Report every line of the records below that includes the string "elbow".

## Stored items
#####

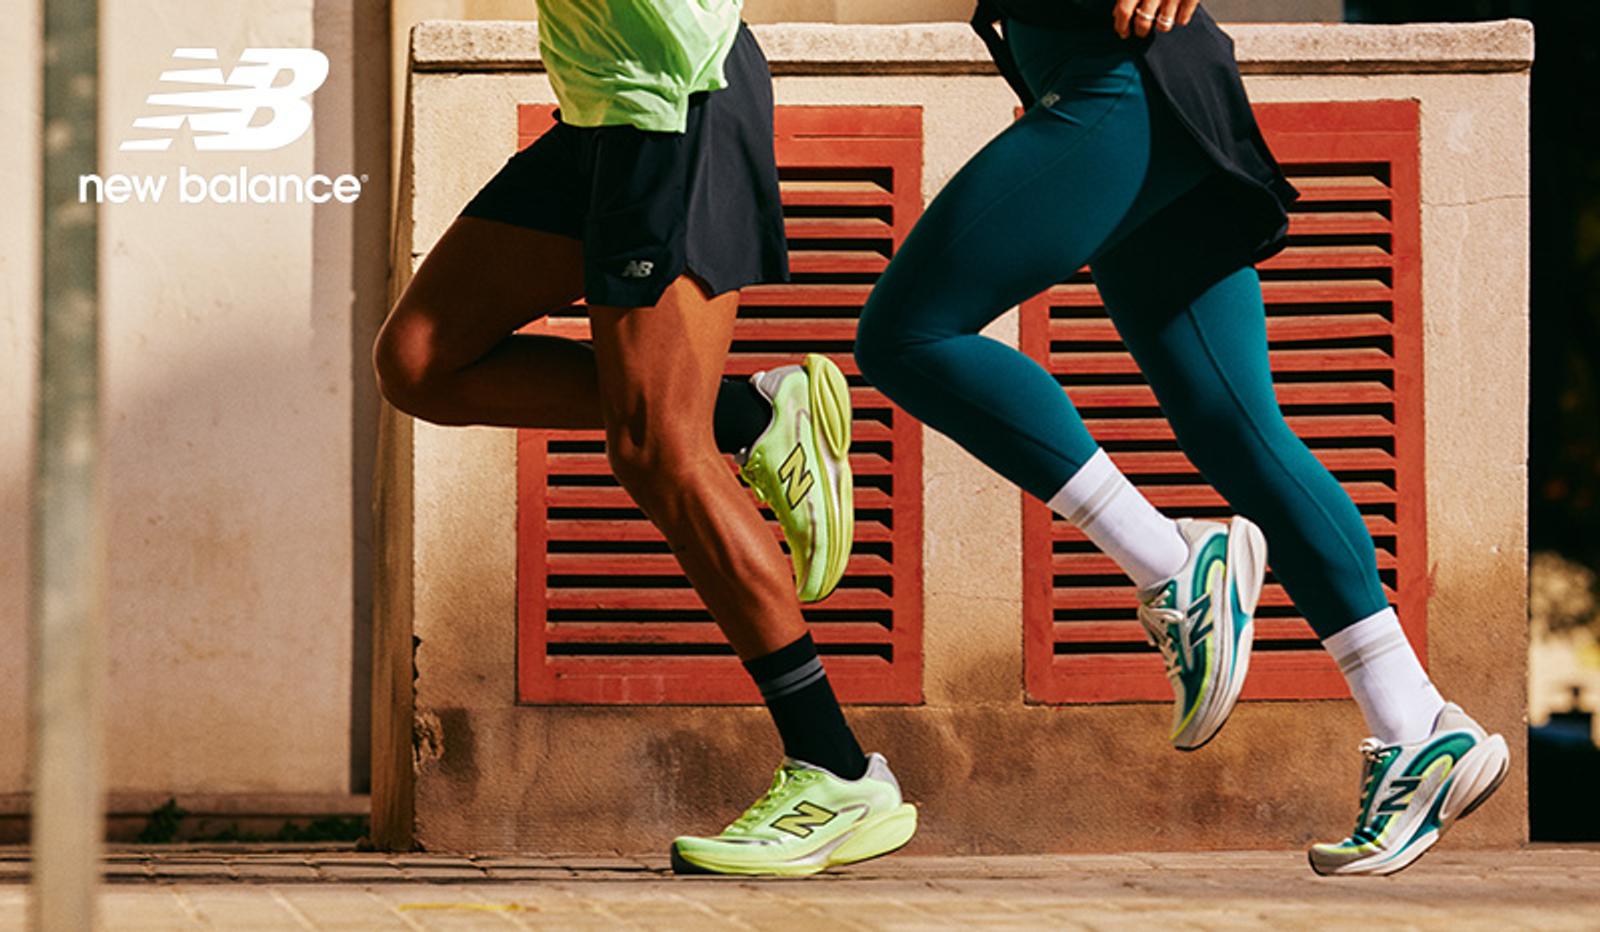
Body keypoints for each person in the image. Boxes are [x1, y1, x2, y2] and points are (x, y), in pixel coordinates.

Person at [854, 0, 1508, 875]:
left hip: (1119, 80)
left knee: (909, 333)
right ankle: (1420, 726)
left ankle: (1171, 561)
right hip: (1138, 83)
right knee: (1237, 430)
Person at [372, 0, 915, 877]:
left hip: (677, 100)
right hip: (604, 110)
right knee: (422, 361)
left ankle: (838, 772)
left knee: (660, 448)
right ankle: (756, 414)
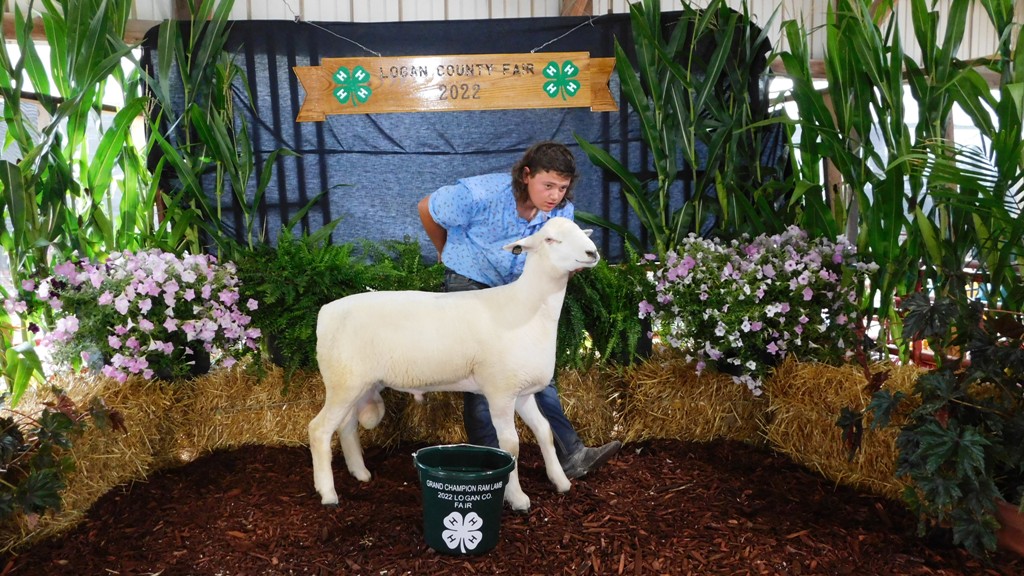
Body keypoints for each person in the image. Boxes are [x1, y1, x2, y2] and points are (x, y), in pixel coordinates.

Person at [417, 140, 621, 479]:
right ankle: (489, 467)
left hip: (518, 290)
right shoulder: (479, 194)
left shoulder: (561, 214)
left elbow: (560, 256)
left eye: (563, 188)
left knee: (535, 368)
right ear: (526, 175)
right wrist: (443, 250)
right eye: (548, 185)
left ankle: (573, 456)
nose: (555, 195)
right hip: (471, 281)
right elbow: (427, 208)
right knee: (484, 376)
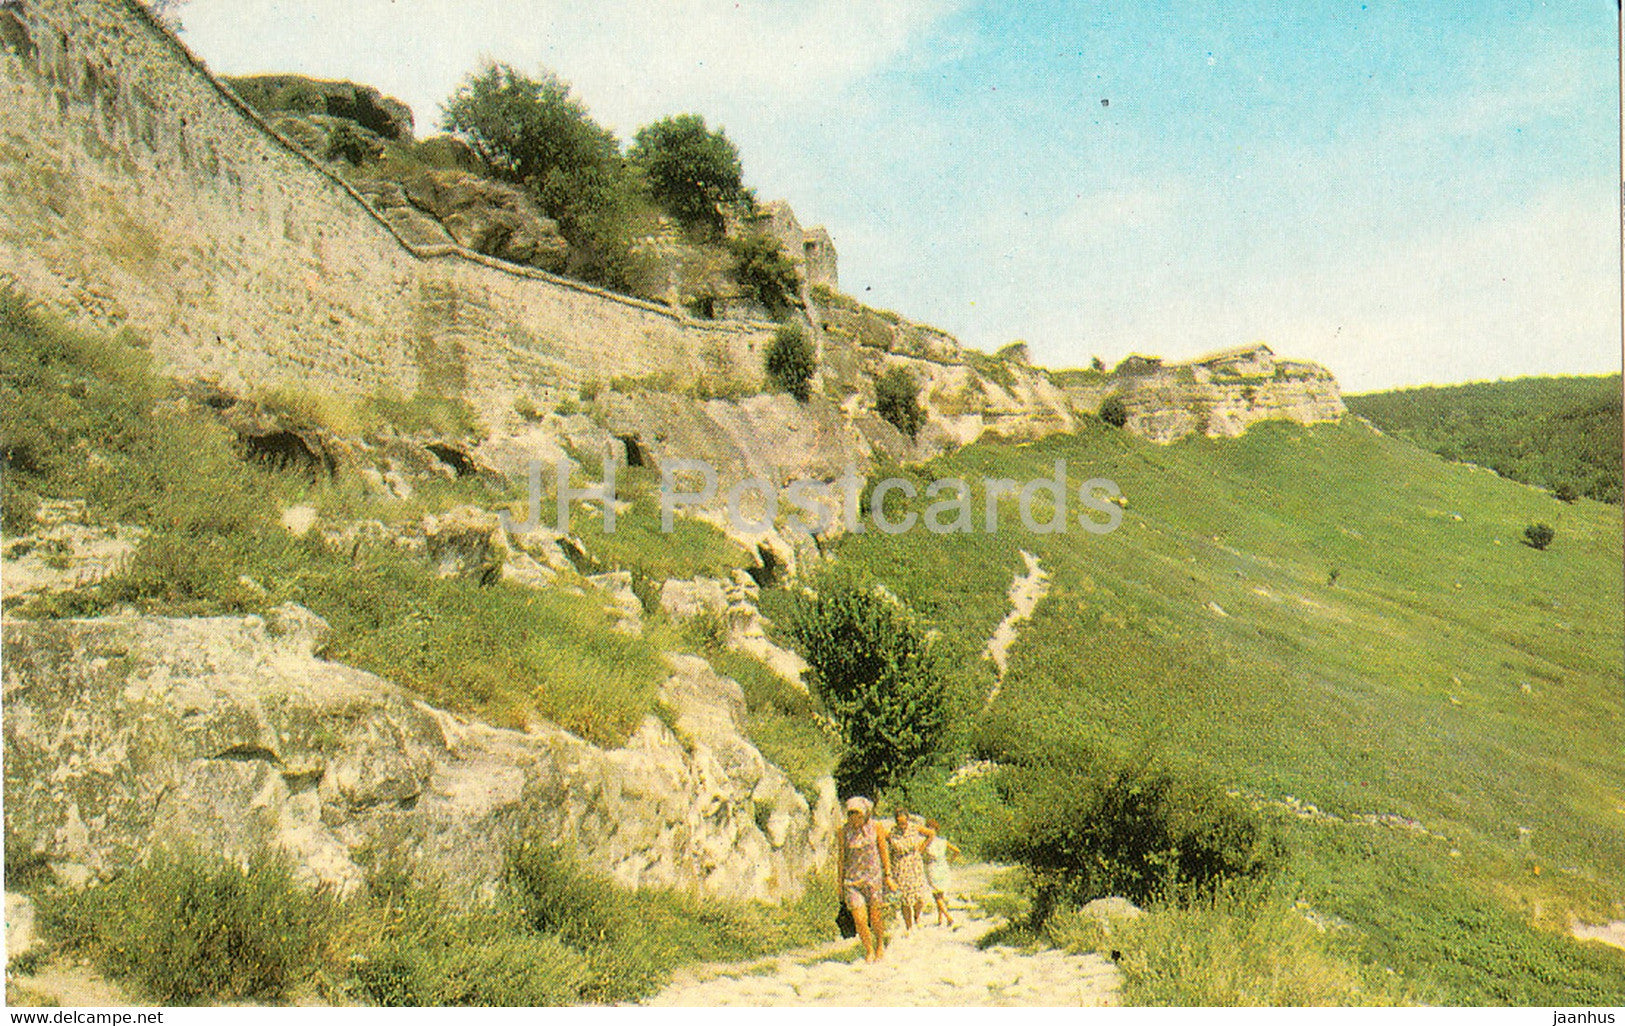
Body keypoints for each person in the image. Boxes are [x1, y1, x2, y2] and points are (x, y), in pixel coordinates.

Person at [837, 796, 894, 962]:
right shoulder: (843, 832)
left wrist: (888, 875)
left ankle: (880, 945)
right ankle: (869, 949)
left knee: (875, 917)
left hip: (873, 878)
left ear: (866, 814)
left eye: (858, 814)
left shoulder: (876, 827)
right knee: (860, 919)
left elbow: (884, 852)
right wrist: (839, 884)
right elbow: (841, 859)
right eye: (851, 814)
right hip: (852, 881)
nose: (854, 818)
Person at [885, 808, 929, 931]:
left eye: (904, 822)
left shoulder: (915, 828)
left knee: (919, 897)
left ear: (907, 819)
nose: (902, 825)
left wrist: (921, 848)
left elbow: (931, 834)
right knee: (905, 899)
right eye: (899, 822)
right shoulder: (892, 832)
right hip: (900, 866)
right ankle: (909, 926)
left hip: (914, 864)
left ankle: (917, 915)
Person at [922, 819, 962, 927]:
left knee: (937, 895)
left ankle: (949, 918)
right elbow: (957, 851)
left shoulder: (926, 842)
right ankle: (940, 919)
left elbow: (920, 853)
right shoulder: (942, 841)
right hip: (943, 866)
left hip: (932, 867)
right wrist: (949, 860)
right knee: (941, 894)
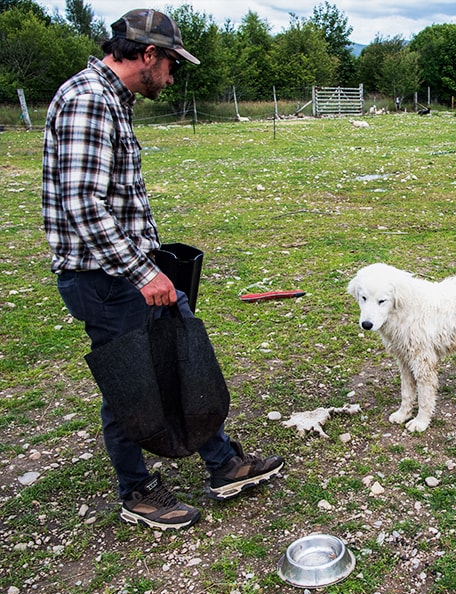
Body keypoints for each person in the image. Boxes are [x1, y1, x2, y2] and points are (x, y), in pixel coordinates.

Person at [41, 9, 284, 531]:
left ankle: (222, 465)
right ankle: (138, 491)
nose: (172, 75)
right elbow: (83, 204)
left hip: (127, 271)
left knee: (178, 358)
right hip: (107, 279)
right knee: (130, 382)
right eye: (171, 62)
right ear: (147, 54)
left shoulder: (110, 99)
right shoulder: (88, 100)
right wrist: (143, 273)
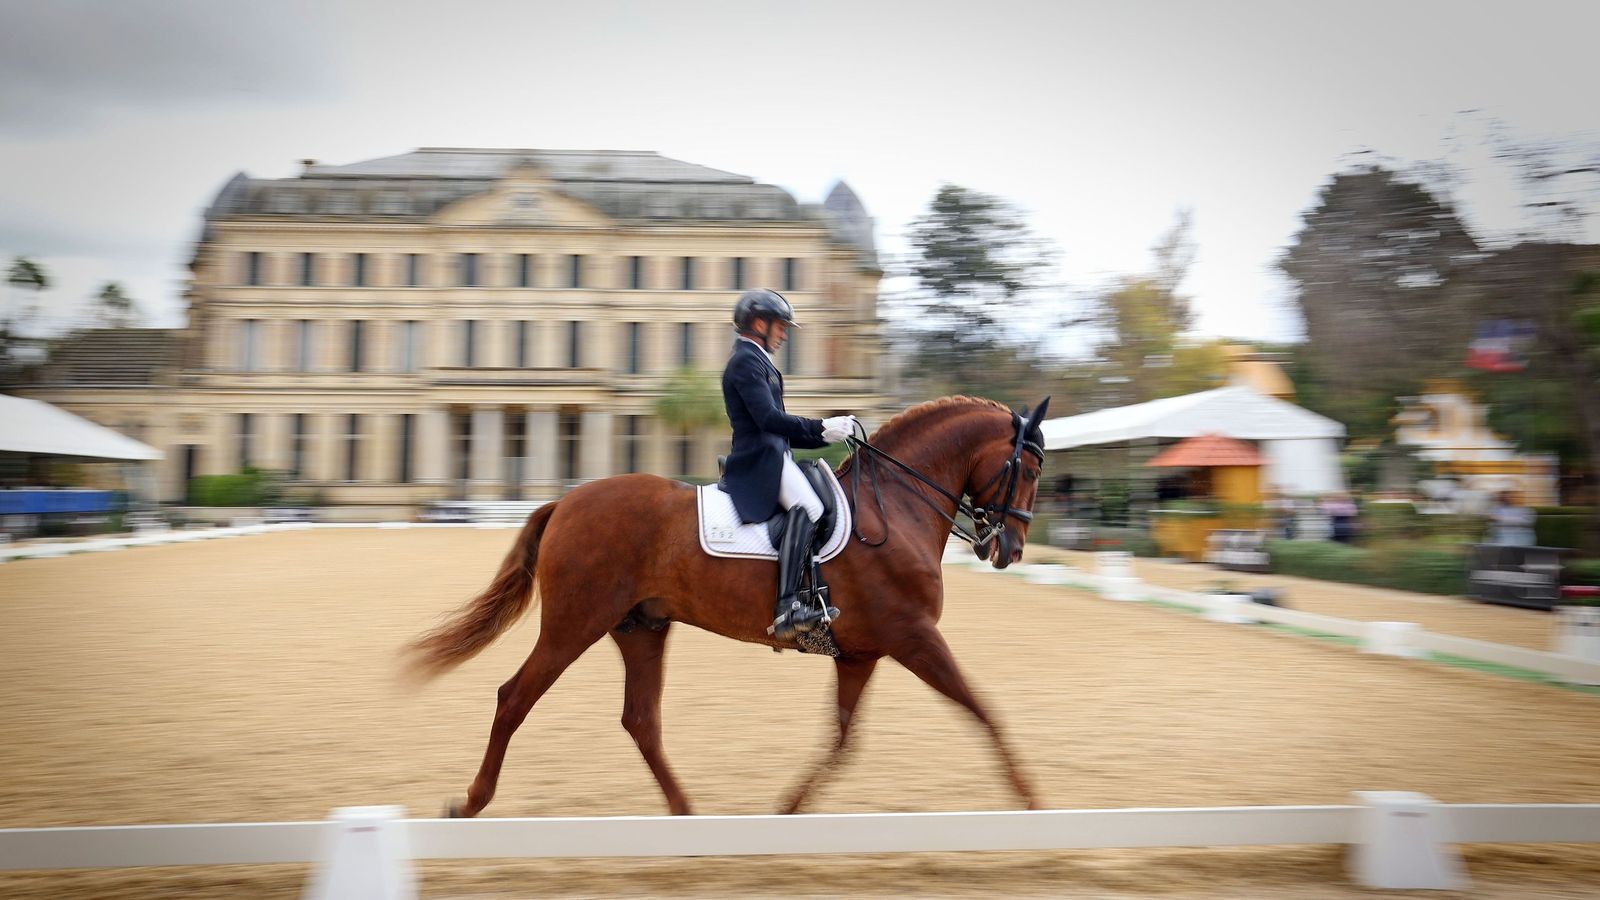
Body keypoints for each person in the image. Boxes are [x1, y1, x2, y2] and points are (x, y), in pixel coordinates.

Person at [720, 289, 856, 639]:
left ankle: (811, 592)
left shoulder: (760, 361)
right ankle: (787, 608)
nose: (784, 334)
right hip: (759, 462)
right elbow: (767, 419)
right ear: (760, 323)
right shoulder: (746, 362)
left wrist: (825, 435)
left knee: (819, 501)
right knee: (810, 507)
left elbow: (780, 430)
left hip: (775, 455)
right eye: (781, 326)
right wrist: (820, 426)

#####

## EXERCISE ANSWER
left elbow: (560, 256)
right elbow: (427, 208)
left elbow: (884, 852)
right elbow: (841, 859)
left elbow: (931, 834)
right elbow: (957, 851)
left elbow: (920, 853)
right elbow: (83, 204)
right elbow: (767, 419)
left elbow: (780, 430)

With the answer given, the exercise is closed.